[Dataset items]
__________________________________________________
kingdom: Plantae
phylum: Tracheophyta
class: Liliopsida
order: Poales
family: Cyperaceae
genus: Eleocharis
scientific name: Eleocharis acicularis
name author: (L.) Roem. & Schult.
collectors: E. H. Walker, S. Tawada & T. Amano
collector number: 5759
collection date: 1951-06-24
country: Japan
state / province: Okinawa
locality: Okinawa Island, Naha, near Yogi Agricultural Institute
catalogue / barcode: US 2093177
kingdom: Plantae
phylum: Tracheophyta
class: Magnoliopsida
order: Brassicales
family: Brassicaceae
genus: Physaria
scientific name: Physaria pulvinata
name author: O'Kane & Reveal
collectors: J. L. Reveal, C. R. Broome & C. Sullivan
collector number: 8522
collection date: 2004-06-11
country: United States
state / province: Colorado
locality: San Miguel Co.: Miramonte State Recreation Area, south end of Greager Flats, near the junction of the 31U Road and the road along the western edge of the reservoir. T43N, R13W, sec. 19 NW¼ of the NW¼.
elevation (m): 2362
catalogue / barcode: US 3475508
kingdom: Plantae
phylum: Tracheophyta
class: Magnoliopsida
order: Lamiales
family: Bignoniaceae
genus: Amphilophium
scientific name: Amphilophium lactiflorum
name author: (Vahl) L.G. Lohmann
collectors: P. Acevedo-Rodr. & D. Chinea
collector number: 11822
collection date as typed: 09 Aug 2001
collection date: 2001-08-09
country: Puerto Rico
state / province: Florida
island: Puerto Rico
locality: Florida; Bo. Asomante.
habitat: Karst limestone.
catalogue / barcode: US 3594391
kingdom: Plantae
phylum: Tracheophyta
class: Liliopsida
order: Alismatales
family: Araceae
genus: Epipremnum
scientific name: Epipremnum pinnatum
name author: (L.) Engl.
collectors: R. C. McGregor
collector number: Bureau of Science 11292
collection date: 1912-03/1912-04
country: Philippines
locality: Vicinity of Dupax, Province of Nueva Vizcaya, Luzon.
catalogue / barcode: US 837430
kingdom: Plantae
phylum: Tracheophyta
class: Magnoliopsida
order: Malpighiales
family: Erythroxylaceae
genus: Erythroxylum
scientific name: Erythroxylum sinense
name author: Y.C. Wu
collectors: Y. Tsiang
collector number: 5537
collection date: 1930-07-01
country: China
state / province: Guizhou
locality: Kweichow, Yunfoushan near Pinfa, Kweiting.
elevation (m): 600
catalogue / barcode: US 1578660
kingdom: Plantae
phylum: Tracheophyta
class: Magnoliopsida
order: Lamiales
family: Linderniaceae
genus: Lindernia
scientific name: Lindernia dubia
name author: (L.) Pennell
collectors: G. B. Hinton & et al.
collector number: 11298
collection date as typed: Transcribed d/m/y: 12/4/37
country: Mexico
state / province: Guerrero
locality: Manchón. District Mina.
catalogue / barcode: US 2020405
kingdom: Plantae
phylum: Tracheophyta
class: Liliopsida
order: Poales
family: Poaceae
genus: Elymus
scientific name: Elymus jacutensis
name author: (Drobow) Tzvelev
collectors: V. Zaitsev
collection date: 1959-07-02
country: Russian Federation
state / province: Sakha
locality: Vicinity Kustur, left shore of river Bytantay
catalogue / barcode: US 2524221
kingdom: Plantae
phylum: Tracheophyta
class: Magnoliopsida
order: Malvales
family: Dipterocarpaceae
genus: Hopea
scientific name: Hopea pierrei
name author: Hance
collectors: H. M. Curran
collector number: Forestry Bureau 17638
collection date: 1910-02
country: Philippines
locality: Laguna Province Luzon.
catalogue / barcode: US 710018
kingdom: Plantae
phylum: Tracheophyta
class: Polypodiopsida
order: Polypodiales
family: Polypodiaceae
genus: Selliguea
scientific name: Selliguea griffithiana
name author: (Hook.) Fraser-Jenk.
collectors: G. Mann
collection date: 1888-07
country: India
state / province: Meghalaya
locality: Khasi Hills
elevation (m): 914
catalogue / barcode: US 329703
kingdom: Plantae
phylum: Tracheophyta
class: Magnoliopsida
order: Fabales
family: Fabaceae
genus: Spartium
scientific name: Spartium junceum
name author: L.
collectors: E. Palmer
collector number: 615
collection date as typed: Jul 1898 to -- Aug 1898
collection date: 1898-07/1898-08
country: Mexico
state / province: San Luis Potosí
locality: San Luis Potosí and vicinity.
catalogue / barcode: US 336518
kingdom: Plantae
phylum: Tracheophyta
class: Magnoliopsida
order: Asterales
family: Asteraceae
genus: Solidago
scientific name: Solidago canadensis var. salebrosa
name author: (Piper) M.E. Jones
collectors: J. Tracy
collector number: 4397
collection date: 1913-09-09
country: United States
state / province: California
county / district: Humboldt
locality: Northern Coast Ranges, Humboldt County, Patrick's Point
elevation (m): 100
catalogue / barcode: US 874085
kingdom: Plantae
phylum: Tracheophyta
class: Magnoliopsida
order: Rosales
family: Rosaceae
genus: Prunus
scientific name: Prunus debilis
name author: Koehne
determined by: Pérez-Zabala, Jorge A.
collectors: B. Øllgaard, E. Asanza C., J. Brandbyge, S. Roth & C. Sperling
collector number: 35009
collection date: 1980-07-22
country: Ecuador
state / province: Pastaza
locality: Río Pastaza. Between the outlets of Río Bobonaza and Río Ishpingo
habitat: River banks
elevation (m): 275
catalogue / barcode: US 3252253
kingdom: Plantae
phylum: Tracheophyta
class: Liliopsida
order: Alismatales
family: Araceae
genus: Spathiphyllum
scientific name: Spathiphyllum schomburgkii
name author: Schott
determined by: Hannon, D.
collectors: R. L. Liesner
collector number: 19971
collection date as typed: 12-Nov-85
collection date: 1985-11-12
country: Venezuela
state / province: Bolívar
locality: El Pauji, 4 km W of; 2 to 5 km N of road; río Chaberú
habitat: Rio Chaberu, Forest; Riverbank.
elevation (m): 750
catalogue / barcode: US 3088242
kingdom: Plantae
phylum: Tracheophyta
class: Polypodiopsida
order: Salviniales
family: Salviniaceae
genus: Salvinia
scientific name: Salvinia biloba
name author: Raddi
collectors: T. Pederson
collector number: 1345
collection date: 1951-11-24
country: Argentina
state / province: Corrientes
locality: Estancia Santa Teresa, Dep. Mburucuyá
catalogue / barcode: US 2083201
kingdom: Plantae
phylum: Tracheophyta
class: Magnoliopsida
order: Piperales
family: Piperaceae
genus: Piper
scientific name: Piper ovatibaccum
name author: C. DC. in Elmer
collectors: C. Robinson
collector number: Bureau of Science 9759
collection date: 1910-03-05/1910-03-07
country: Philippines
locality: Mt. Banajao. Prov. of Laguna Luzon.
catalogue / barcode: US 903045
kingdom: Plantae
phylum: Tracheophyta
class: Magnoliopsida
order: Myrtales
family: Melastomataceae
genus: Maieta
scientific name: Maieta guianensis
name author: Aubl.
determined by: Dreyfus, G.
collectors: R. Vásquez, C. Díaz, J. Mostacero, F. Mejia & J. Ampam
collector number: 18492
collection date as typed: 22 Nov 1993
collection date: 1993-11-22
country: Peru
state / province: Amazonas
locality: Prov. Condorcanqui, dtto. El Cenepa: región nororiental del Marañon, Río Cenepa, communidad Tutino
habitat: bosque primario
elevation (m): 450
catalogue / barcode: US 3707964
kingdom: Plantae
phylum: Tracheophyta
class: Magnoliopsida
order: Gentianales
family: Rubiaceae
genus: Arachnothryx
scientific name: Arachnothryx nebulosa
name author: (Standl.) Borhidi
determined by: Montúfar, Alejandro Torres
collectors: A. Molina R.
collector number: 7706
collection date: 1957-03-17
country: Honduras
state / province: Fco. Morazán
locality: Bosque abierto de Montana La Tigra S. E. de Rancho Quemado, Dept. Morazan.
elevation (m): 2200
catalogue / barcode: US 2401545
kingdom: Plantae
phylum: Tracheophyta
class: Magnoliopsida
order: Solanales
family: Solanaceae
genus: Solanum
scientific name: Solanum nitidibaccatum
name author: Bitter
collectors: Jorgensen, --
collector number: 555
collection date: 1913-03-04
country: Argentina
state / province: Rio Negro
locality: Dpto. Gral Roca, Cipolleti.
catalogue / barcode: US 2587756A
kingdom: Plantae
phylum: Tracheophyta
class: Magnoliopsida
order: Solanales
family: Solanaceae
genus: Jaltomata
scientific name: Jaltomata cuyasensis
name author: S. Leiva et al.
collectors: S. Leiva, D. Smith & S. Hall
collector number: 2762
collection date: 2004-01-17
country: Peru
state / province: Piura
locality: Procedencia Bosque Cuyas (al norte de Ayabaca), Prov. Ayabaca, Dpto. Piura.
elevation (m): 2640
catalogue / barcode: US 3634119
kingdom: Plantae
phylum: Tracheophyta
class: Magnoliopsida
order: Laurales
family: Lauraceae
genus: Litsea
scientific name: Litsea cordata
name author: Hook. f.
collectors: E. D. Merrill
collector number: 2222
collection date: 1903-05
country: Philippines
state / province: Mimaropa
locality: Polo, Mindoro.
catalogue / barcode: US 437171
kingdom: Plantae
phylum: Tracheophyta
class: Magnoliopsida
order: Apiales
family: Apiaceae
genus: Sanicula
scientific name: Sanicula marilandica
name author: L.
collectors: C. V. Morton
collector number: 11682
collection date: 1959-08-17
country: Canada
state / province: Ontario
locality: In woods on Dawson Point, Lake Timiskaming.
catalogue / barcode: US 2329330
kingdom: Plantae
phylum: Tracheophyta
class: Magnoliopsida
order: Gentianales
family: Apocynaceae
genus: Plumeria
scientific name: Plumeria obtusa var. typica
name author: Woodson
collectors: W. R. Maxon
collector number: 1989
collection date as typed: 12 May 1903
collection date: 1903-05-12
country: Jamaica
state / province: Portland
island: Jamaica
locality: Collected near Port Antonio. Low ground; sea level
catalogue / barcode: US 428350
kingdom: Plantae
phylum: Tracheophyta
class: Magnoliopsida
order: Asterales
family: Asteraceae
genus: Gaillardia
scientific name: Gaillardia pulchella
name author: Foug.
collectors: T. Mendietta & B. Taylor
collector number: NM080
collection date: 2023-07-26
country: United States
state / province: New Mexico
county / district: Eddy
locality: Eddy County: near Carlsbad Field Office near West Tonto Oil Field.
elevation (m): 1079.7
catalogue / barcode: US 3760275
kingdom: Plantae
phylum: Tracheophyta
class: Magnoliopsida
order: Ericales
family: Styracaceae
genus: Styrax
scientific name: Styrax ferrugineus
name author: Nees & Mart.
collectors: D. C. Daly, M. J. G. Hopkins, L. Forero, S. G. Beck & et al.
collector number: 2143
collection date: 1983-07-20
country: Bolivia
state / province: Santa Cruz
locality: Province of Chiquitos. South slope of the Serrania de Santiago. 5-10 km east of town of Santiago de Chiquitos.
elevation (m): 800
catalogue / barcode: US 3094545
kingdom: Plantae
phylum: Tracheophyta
__________________________________________________
__Task__.
Reproduce, without any change, everything in the items from the line containing "collection date as typed: 12-Nov-85" down to the line containing "collector number: 1345", including both of those lines.

__Exercise output__.
collection date as typed: 12-Nov-85
collection date: 1985-11-12
country: Venezuela
state / province: Bolívar
locality: El Pauji, 4 km W of; 2 to 5 km N of road; río Chaberú
habitat: Rio Chaberu, Forest; Riverbank.
elevation (m): 750
catalogue / barcode: US 3088242
kingdom: Plantae
phylum: Tracheophyta
class: Polypodiopsida
order: Salviniales
family: Salviniaceae
genus: Salvinia
scientific name: Salvinia biloba
name author: Raddi
collectors: T. Pederson
collector number: 1345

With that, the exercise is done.